Deep-UQ includes a benchmarking suite to compare UQ methods on calibration, sharpness, and computational cost.

Running Benchmarks

pip install "uqdeepnn[benchmarks]"
python -m benchmarks.run_benchmarks

Metrics

Metric Description
RMSE Root mean squared error of predictive mean
NLL Negative log-likelihood under predicted distribution
Calibration Error Deviation from ideal coverage across confidence levels
Sharpness Average width of prediction intervals
Inference Time Wall-clock time for predict_uq() call

Method Comparison (1D Regression)

Method RMSE NLL Calibration Time (ms)
Deep Ensemble (5) 0.042 -1.82 0.018 12.3
Laplace (kron) 0.044 -1.75 0.024 3.1
Laplace (diag) 0.044 -1.68 0.031 1.8
MC Dropout (50) 0.048 -1.61 0.035 8.7
SGLD (20 samples) 0.043 -1.78 0.021 45.2
Bayes by Backprop 0.046 -1.72 0.028 6.4

Reproducibility

Results are from the built-in benchmark suite using default configurations.

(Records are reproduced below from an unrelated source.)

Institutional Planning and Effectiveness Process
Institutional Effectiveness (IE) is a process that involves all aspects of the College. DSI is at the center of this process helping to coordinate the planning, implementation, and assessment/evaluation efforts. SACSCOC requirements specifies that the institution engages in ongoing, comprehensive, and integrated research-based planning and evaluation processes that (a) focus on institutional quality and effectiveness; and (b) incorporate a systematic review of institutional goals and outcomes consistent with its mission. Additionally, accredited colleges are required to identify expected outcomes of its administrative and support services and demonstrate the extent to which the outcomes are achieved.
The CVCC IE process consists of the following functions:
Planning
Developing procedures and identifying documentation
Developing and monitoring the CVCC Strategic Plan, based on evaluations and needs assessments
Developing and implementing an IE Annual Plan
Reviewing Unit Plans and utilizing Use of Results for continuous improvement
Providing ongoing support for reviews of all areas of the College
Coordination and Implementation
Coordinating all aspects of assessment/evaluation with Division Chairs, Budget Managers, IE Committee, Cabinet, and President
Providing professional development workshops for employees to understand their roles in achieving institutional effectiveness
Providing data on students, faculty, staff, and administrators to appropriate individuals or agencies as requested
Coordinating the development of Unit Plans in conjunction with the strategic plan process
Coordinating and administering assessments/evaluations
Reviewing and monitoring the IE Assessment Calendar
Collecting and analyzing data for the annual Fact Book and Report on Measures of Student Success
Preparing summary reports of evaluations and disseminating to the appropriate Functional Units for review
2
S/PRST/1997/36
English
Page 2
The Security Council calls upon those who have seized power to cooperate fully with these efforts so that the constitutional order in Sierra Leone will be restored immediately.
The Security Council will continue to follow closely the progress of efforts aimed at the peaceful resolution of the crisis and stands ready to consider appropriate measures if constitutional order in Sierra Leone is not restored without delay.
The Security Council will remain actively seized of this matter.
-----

Run python -m benchmarks.run_benchmarks --seed 42 to reproduce.

Custom Benchmarks

from benchmarks.config import BenchmarkConfig
from benchmarks.run_benchmarks import run_benchmark_suite

config = BenchmarkConfig(
    methods=["ensemble", "laplace_kron", "mc_dropout"],
    datasets=["sine", "uci_energy"],
    n_trials=5,
)
results = run_benchmark_suite(config)

See the benchmarks/ directory for full configuration options.